Copy each line of the listing below where the word "some" turns up.

----- Excerpted records -----

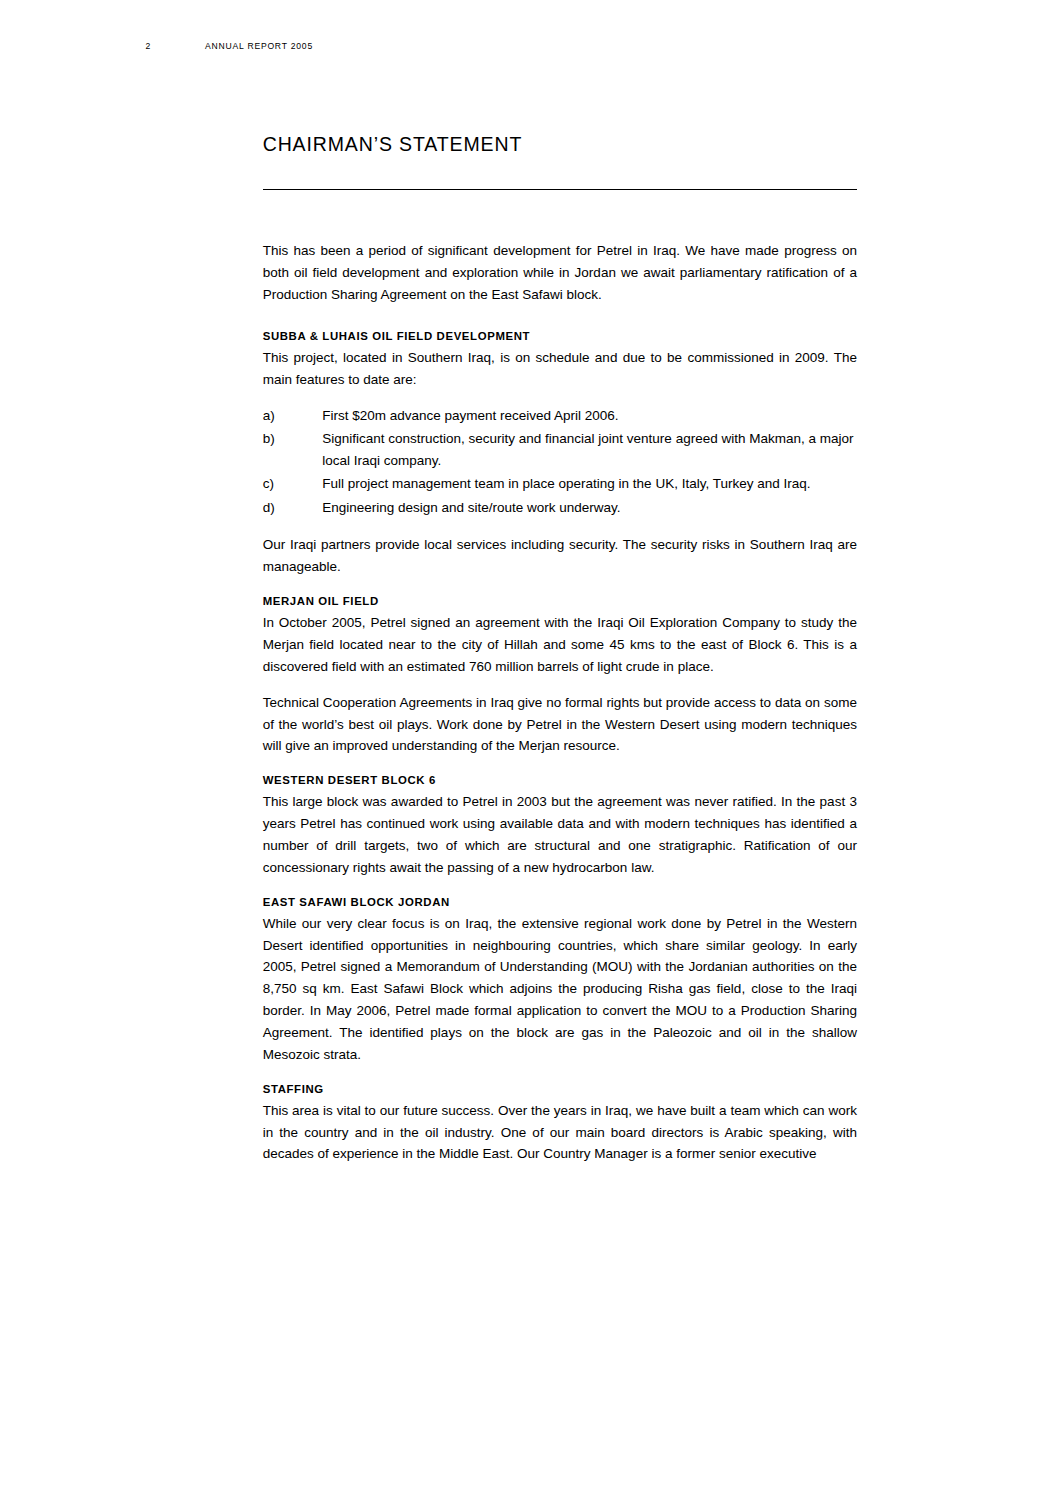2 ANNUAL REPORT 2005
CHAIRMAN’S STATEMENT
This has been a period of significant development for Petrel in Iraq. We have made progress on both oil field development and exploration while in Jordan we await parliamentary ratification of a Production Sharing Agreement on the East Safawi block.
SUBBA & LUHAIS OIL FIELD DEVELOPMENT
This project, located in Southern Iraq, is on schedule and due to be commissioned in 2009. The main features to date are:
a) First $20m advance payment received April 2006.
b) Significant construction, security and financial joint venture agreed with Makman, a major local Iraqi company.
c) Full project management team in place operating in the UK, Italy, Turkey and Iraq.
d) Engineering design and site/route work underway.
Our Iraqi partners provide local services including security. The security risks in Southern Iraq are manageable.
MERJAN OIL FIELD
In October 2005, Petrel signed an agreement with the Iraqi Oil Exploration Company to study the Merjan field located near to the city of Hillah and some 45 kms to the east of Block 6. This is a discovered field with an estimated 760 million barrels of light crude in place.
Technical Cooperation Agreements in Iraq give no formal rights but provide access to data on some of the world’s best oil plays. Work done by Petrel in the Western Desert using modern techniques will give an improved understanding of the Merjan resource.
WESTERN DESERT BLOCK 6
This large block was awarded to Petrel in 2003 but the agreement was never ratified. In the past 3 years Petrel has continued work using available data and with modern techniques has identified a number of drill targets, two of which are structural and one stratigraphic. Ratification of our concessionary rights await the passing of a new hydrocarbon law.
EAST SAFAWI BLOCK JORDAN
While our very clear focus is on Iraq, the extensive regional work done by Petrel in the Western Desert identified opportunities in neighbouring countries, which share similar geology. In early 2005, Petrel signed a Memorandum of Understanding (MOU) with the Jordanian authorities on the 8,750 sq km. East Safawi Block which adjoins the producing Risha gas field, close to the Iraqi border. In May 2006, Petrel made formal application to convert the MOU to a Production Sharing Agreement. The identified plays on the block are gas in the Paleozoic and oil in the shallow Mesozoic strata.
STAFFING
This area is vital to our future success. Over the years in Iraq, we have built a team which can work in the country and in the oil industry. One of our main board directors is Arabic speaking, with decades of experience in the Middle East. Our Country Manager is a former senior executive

-----
----- Excerpted records -----

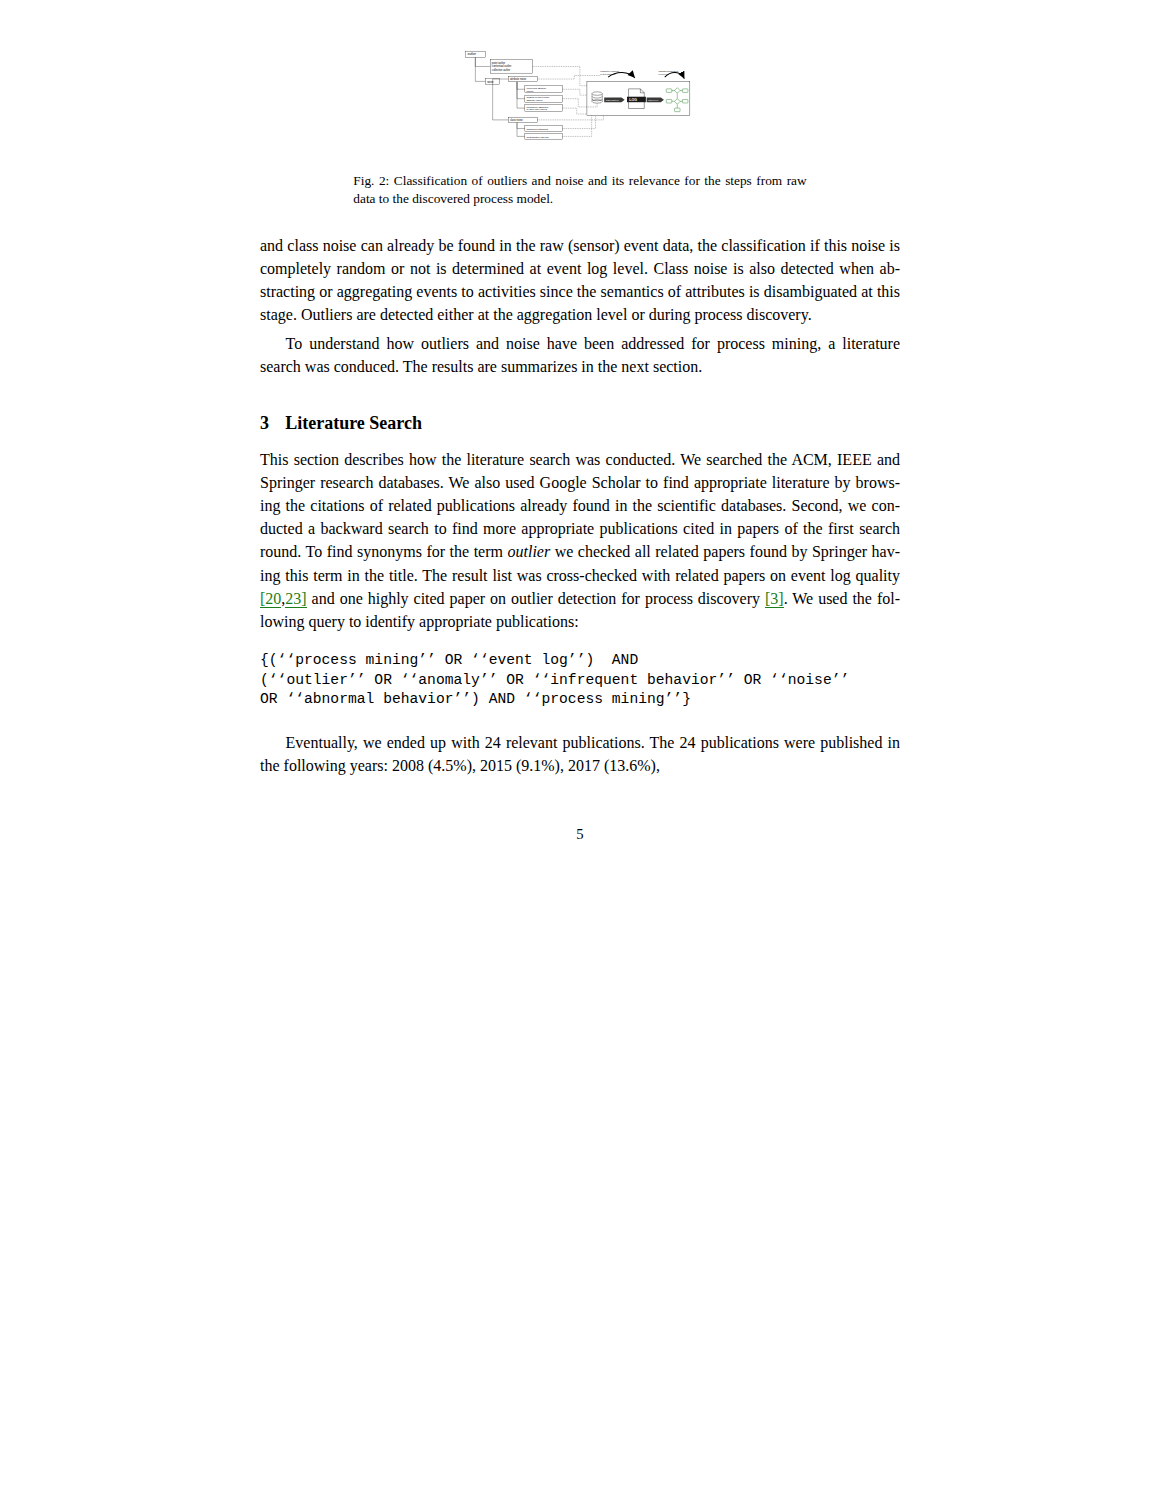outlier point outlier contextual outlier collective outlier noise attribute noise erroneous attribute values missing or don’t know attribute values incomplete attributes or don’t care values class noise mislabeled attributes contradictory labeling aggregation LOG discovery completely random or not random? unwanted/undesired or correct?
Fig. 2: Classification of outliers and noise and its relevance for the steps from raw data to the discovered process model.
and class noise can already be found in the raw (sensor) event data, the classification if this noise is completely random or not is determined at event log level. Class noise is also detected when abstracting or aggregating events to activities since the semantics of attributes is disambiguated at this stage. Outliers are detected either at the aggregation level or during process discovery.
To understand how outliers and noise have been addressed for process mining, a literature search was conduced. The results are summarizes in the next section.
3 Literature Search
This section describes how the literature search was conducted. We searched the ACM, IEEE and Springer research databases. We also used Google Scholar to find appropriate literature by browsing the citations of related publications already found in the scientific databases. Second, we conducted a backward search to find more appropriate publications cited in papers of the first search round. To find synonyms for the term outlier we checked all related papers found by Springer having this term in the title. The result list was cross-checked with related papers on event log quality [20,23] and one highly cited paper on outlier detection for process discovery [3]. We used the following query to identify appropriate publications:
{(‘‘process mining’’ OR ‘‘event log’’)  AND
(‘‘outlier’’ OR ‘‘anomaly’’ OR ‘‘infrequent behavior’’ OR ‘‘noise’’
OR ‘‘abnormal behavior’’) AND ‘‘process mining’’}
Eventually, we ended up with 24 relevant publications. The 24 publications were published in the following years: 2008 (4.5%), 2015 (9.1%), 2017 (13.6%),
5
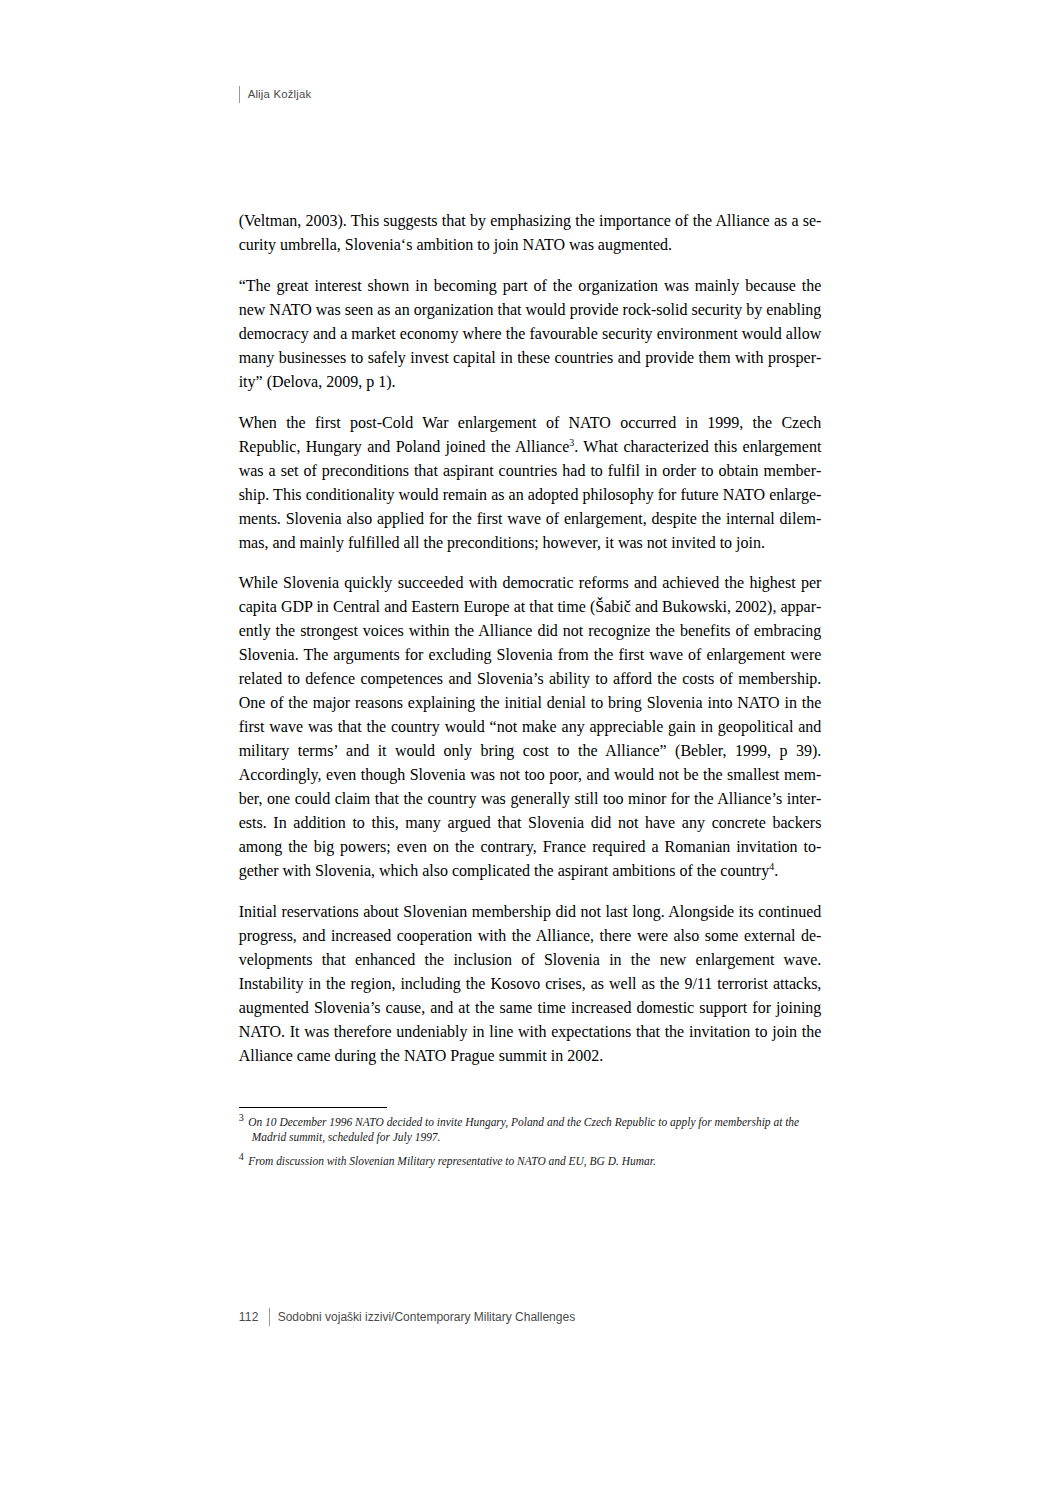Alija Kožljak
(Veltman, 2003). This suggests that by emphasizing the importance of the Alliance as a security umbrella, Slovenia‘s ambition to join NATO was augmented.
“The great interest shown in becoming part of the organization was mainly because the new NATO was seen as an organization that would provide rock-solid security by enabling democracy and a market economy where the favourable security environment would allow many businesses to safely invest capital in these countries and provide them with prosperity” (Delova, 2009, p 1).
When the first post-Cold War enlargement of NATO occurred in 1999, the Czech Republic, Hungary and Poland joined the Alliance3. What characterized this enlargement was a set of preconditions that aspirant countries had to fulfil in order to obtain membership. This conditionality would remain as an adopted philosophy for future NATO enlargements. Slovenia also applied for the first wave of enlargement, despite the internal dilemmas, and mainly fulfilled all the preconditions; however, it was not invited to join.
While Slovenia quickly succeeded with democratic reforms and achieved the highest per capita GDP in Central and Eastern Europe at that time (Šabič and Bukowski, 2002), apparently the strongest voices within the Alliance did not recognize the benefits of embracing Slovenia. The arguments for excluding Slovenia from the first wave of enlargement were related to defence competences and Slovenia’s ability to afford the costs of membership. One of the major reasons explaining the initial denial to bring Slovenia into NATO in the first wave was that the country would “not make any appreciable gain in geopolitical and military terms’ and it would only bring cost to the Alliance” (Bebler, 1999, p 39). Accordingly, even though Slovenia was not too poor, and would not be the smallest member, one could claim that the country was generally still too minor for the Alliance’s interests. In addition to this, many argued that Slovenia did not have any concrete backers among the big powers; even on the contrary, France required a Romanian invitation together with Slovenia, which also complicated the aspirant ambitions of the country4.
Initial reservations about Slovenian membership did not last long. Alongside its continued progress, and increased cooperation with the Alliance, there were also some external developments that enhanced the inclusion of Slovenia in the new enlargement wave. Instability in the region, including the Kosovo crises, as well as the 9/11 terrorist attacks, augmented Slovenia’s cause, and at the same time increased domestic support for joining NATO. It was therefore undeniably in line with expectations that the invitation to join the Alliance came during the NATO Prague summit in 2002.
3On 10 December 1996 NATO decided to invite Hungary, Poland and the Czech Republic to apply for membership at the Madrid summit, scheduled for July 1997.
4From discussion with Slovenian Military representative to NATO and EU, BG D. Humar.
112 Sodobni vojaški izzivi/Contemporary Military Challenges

-----

(Reply to the exercise):
In October 2005, Petrel signed an agreement with the Iraqi Oil Exploration Company to study the Merjan field located near to the city of Hillah and some 45 kms to the east of Block 6. This is a discovered field with an estimated 760 million barrels of light crude in place.
Technical Cooperation Agreements in Iraq give no formal rights but provide access to data on some of the world’s best oil plays. Work done by Petrel in the Western Desert using modern techniques will give an improved understanding of the Merjan resource.
Initial reservations about Slovenian membership did not last long. Alongside its continued progress, and increased cooperation with the Alliance, there were also some external developments that enhanced the inclusion of Slovenia in the new enlargement wave. Instability in the region, including the Kosovo crises, as well as the 9/11 terrorist attacks, augmented Slovenia’s cause, and at the same time increased domestic support for joining NATO. It was therefore undeniably in line with expectations that the invitation to join the Alliance came during the NATO Prague summit in 2002.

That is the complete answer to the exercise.